[LLVMdev] LICM and SCEV AA?

Sat Nov 2 05:45:04 PDT 2013

----- Original Message -----
> 
> 
> Sent from my iPhone
> 
> > On Nov 2, 2013, at 1:52 AM, Andrew Trick <atrick at apple.com> wrote:
> > 
> > 
> >> On Oct 31, 2013, at 6:06 AM, Hal Finkel <hfinkel at anl.gov> wrote:
> >> 
> >> Hello,
> >> 
> >> We currently generate suboptimal code for this loop:
> >> 
> >> for (int i = 1; i < LEN; i++) {
> >> a[i] = a[0] + b[i];
> >> }
> >> 
> >> The largest problem is that we won't vectorize the loop because
> >> the loop vectorizer does not grok the independence of a[i] and
> >> a[0] (note that i starts at 1 in this loop). While we can
> >> probably fix the vectorizer to handle this, I don't think that is
> >> the right place for the fix, because this is really a LICM
> >> problem.
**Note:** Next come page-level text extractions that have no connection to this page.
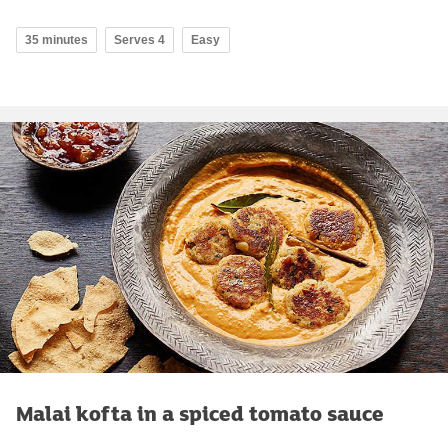
35 minutes
Serves 4
Easy
Malai kofta in a spiced tomato sauce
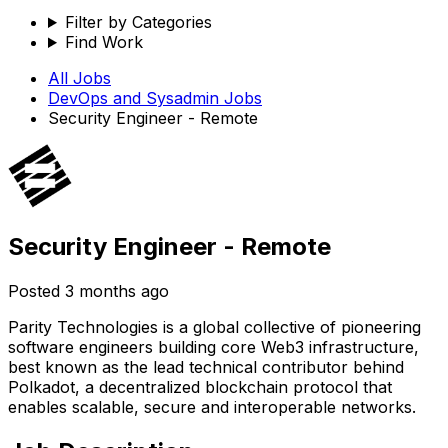
Filter by Categories
Find Work
All Jobs
DevOps and Sysadmin
Jobs
Security Engineer - Remote
Security Engineer - Remote
Posted
3 months ago
Parity Technologies is a global collective of pioneering
software engineers building core Web3 infrastructure,
best known as the lead technical contributor behind
Polkadot, a decentralized blockchain protocol that
enables scalable, secure and interoperable networks.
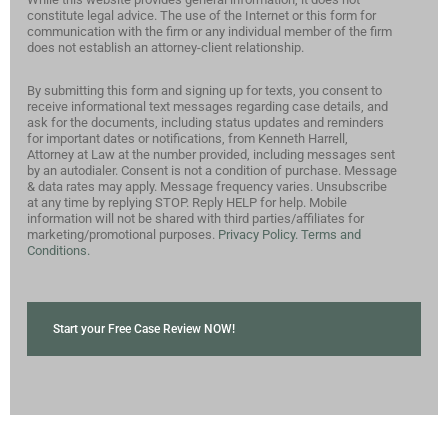
constitute legal advice. The use of the Internet or this form for
communication with the firm or any individual member of the firm
does not establish an attorney-client relationship.
By submitting this form and signing up for texts, you consent to
receive informational text messages regarding case details, and
ask for the documents, including status updates and reminders
for important dates or notifications, from Kenneth Harrell,
Attorney at Law at the number provided, including messages sent
by an autodialer. Consent is not a condition of purchase. Message
& data rates may apply. Message frequency varies. Unsubscribe
at any time by replying STOP. Reply HELP for help. Mobile
information will not be shared with third parties/affiliates for
marketing/promotional purposes.
Privacy Policy.
Terms and
Conditions.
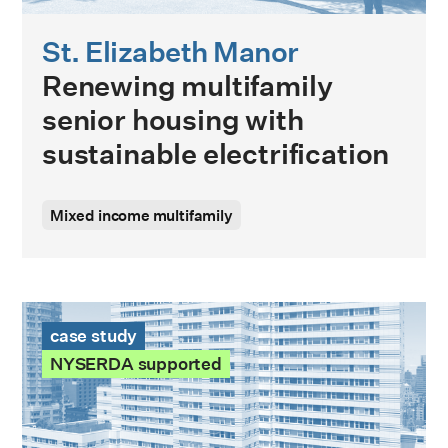
St. Elizabeth Manor
Renewing multifamily
senior housing with
sustainable electrification
Mixed income multifamily
215 East 68th Street Case Study
case study
NYSERDA supported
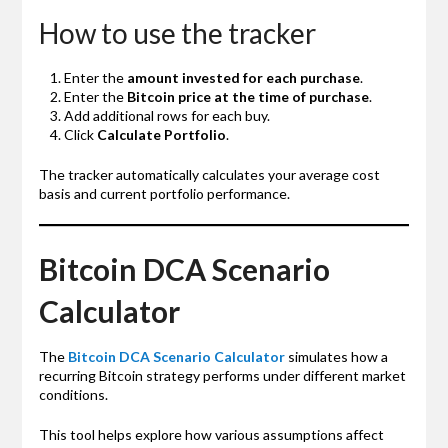
How to use the tracker
Enter the
amount invested for each purchase
.
Enter the
Bitcoin price at the time of purchase
.
Add additional rows for each buy.
Click
Calculate Portfolio
.
The tracker automatically calculates your average cost
basis and current portfolio performance.
Bitcoin DCA Scenario
Calculator
The
Bitcoin DCA Scenario Calculator
simulates how a
recurring Bitcoin strategy performs under different market
conditions.
This tool helps explore how various assumptions affect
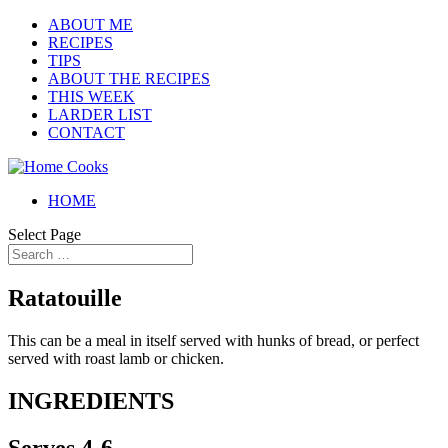
ABOUT ME
RECIPES
TIPS
ABOUT THE RECIPES
THIS WEEK
LARDER LIST
CONTACT
HOME
Select Page
Ratatouille
This can be a meal in itself served with hunks of bread, or perfect
served with roast lamb or chicken.
INGREDIENTS
Serves 4-6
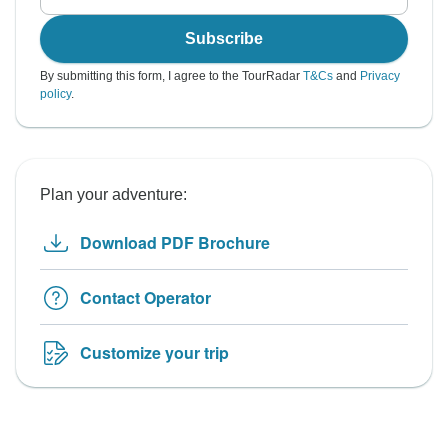
Subscribe
By submitting this form, I agree to the TourRadar
T&Cs
and
Privacy
policy
.
Plan your adventure:
Download PDF Brochure
Contact Operator
Customize your trip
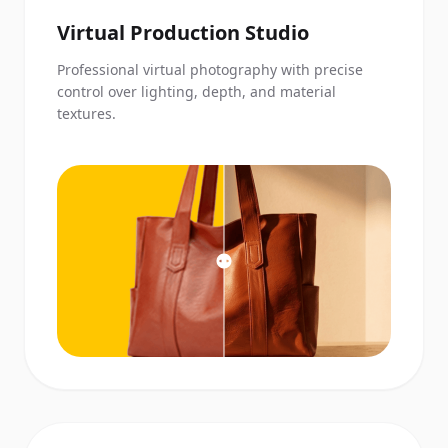
Virtual Production Studio
Professional virtual photography with precise
control over lighting, depth, and material
textures.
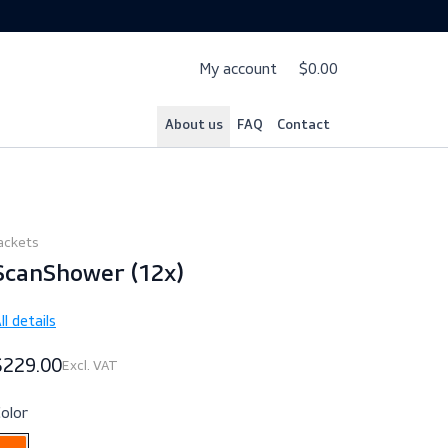
My account
$
About us
FAQ
Cont
Jackets
ScanShower (12x)
All details
$229.00
Excl. VAT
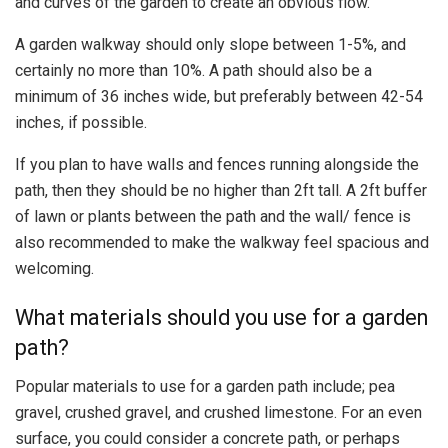
and curves of the garden to create an obvious flow.
A garden walkway should only slope between 1-5%, and
certainly no more than 10%. A path should also be a
minimum of 36 inches wide, but preferably between 42-54
inches, if possible.
If you plan to have walls and fences running alongside the
path, then they should be no higher than 2ft tall. A 2ft buffer
of lawn or plants between the path and the wall/ fence is
also recommended to make the walkway feel spacious and
welcoming.
What materials should you use for a garden
path?
Popular materials to use for a garden path include; pea
gravel, crushed gravel, and crushed limestone. For an even
surface, you could consider a concrete path, or perhaps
LICM could move a[0] out of the loop, but it currently
> >> doesn't (which is pretty suboptimial in itself). The reason is
> >> that LICM does not use SE (either directly or indirectly), and
> >> BasicAA does not recognize that a[0] and a[i] will never overlap
> >> in this loop.
> >> 
> >> I see several possible solutions:
> >> 
> >> 1. Add yet-another hack to BasicAA to catch this case.
> >> 
> >> 2. Let LICM use SE directly. Instead of bailing out on hoisting a
> >> loop-invariant value in an alias set with non-invariant values,
> >> use SE to check independence with the other values in the alias
> >> set.
> >> 
> >> 3. Use ScalarEvolutionAliasAnalysis; scheduling SCEV AA prior to
> >> running LICM fixes this problem.
> >> 
> >> Using #3 seems like the simplest, and most natural, way to fix
> >> this issue. I recall someone tell me (maybe at the developers'
> >> meeting) that SCEV AA was 'fundamentally flawed', and now I'm
> >> wondering what was meant by that. The pass manager does not know
> >> how to reschedule it unless it is specifically requested, but if
> >> that's the entirety of the problem, then I think that we could
> >> manually schedule it in a few key places and get a lot of benefit
> >> (there is a particular use case for prior to LICM, at least).
> >> 
> >> FWIW, I don't think that adding an SCEV dependency before LICM
> >> would be particularly problematic: Currently, LICM lives in the
> >> same loop pass manager instance as LoopSimplify, LoopRotate and
> >> LoopUnswitch, all of which preserve SE.
> >> 
> >> Suggestions?
> > 
> > I would be scared to enable SCEV AA because it's not well tested
> > and updating SCEV across transforms can be problematic. LICM would
> > require another run of SCEV (bad for compile time). As for other
> > reasons it's fundamentally flawed, Dan G. may remember.
> > 
> > I would be tempted to go with #1 just to fix LICM, since LICM has
> > no need for generic dependence analysis.
> > 
> > Of course, the vectorizer already uses SCEV to determine array
> > element dependence. It should have a strong method for dependence
> > analysis. Why does it miss this case?
> 
> Like you said it *should*. The simple dependence analysis we
> currently have works by pair wise comparing (subtracting) the access
> SCEVS.
> 
> It currently only handles constant dependences (SCEVConstant)
> 
> The resulting distance from Hal's example is {4,+,4} ReadWrite and so
> should be safe.
> 
> We just don't handle this case yet.

The problem is that having the loop vectorizer handle this case, unless we teach it to also do LICM, would mean turning it into a scalar load and splat on every iteration. This is still not great. Having LICM fix this would be much better.

 -Hal

> 
> Best,
> Arnold
> 
> 

-- 
Hal Finkel
Assistant Computational Scientist
Leadership Computing Facility
Argonne National Laboratory